Nifty powerpack for mobile phones in distress

Zurich-based start-up Chimpy lends batteries to smartphone users who’ve run out of juice. But CEO and founder Andreas Braendle first had to convince retailers of the advantages of the Sharing Economy.

Text: ceo magazine editorial staff | Photos: Andreas Zimmermann | Magazine: Customer focus – January 2019

These flat, slime-green contrivances with a cheeky monkey visage affixed to them as a logo are no larger than the devices they’re supposed to resuscitate in an emergency. Dead battery – a phenomenon that indefatigable mobile phone users are surely familiar with. Always at the dumbest moment, often in the evening, out on the town, the power flatlines. No Net, no WhatsApp, no SOS possibility, and nary a socket in sight. Nothing works anymore.

“Use Chimpy once and you’ll always come back.”

Andreas Braendle, who together with three friends founded Chimpy five years ago, experienced precisely this calamity more times than he could count. So he devised a solution: making available easily and inexpensively and at as many places as possible fully charged backup batteries, a.k.a. power banks, for the purpose of recharging dead-on-arrival mobile phones. Braendle already gained pertinent experience with this kind of business in his earlier years when he would take rechargeable AA batteries to companies and then rent them out on the premises.

That batteries tend to give up the ghost rather quickly when devices are used intensively is a universal problem, one which Braendle is quite aware of. On the road, though, it always seems to happen that you don’t have a charger with you or, if you do, you don’t have the time to plug it into a socket for an extended period of time. The Chimpy team offers a simple, ecologically convincing solution: “We perceive ourselves as a mobile power supplier.”

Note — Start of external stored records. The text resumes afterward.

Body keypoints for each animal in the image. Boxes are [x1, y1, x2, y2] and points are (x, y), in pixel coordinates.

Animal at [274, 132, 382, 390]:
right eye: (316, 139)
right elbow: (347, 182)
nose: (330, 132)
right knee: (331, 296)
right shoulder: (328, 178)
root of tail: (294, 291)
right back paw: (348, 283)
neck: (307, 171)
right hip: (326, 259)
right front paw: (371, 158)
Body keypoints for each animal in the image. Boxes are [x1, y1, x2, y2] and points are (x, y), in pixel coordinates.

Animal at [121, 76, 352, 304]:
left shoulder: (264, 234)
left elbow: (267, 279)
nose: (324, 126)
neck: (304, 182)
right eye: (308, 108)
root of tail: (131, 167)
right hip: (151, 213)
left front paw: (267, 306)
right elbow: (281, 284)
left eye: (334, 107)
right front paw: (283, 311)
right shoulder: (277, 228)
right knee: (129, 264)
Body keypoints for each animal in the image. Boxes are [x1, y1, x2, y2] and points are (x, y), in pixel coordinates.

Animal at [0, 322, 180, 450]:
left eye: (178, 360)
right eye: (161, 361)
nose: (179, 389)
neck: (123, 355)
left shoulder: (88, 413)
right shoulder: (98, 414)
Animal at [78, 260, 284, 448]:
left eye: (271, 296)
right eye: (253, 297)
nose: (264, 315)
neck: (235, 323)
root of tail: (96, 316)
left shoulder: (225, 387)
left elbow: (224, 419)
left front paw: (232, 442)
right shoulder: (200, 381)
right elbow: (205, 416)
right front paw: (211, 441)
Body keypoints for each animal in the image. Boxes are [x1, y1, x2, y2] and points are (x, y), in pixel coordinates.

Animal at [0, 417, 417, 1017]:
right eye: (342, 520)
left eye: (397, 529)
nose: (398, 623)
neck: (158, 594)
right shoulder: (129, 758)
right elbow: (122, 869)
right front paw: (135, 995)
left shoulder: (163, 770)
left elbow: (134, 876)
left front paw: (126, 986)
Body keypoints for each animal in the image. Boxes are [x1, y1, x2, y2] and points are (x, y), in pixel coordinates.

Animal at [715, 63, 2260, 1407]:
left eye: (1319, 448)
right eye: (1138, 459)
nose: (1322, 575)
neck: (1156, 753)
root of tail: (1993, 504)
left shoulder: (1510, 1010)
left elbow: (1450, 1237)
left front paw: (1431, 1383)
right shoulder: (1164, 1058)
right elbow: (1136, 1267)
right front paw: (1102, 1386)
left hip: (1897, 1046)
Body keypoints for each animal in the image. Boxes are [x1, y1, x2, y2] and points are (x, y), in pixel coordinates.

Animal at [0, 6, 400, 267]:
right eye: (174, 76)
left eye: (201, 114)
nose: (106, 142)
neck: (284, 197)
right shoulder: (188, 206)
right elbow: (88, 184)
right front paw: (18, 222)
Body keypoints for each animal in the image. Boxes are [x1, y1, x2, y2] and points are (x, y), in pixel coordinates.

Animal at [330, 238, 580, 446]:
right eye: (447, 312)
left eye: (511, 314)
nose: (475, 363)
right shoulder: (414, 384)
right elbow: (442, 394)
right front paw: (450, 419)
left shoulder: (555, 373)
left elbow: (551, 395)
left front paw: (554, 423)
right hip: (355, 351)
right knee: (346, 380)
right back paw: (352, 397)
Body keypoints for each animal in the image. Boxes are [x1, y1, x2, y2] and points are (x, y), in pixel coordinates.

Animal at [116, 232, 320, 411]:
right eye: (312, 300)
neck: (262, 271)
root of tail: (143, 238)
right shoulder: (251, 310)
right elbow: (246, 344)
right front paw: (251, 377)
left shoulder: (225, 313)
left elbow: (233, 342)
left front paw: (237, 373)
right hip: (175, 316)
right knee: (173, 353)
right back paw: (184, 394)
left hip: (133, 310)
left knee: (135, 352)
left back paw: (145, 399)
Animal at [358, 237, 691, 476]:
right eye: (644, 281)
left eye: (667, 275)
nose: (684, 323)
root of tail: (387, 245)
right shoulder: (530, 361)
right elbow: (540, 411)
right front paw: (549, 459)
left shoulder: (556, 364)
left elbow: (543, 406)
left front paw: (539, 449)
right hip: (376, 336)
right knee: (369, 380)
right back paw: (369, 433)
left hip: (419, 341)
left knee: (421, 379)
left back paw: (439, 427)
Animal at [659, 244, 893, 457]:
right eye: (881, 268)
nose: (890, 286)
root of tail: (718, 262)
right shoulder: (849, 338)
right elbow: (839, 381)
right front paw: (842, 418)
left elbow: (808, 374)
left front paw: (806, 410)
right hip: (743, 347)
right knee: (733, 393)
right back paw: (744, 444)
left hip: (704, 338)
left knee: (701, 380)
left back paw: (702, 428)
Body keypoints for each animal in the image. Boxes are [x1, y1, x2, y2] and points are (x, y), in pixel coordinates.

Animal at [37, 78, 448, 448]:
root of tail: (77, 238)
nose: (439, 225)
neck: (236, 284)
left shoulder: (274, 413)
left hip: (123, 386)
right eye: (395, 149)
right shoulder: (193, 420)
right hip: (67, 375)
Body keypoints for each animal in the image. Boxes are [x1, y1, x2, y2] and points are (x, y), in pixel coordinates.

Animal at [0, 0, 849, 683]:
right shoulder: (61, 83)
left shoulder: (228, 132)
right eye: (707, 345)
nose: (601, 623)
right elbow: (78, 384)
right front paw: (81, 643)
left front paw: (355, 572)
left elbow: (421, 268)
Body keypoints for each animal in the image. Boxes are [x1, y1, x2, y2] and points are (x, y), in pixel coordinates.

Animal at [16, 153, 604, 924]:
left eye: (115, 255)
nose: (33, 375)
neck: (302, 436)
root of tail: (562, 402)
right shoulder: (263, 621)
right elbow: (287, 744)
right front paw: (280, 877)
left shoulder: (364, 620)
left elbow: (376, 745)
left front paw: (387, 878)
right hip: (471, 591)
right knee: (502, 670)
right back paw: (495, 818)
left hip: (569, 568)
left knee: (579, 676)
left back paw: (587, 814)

Andreas Braendle is CEO and co-founder of Chimpy. Headquartered in Zurich, the company lends portable powerpacks for recharging mobile phones and other electronic devices at more than 1,200 points of sale throughout Switzerland, most of them kiosks, but also booths at festivals, events and ski resorts. The five-year-old, multi-award-winning start-up company, which uses only certified solar energy for its powerpacks, today employs a permanent staff of 13 as well as 20 part-time workers. SBB and Valora are just two of Chimpy’s high-profile partner companies.

How first-time customers become regulars

It takes an average of about 16 seconds for a customer to get a freshly loaded Chimpy, replete with the appropriate power cord, at one of the company’s points of sale. The borrowing cost is CHF 4 for an entire week, plus a CHF 15 refundable deposit. Making the service known is a challenge, says the young entrepreneur, even as he stresses its potential: in Switzerland, the market penetration of smartphones is now well over 90 per cent.

In this instance, product promotion works well via word of mouth. “Once you’ve used a Chimpy, you always come back,” says Braendle. And then first-timers make the offer known in their circle of friends and on social media. The Chimpy team are present wherever throngs of people are joined at the thumb with their mobile phones and electricity is scarce: summers, at all major music festivals in Switzerland; winters, at selected ski resorts. In cities, the service is also offered at a number of bars and clubs.

Not least in the target group are commuters and hikers: those who need to be reachable throughout the day, be it in the office, on the road or on the trail. In the meantime, it’s even possible to load a Chimpy subscription onto the SwissPass for public transport, which works even if your mobile phone has chucked a wobbly.

Shared logistics with press and kiosk articles

At company headquarters in Zurich, where a photovoltaic system is installed on the roof, the atmosphere is laid back. Stylish music entertains the afternoon shift: the team cleans, recharges and checks the returned Chimpys. After that, back in the small delivery boxes, back in the logistics chain.

The small boxes are transported pallet by pallet to the central warehouse of Valora, the largest kiosk operator in Switzerland. From there, they get distributed together with newspapers and other kiosk goodies to the points of sale, and are later collected again. Braendle is proud that Chimpy was the first to establish a sustainable, rentable, recyclable consumer electronics product in the local retail market, thereby adding another element to the Sharing Economy.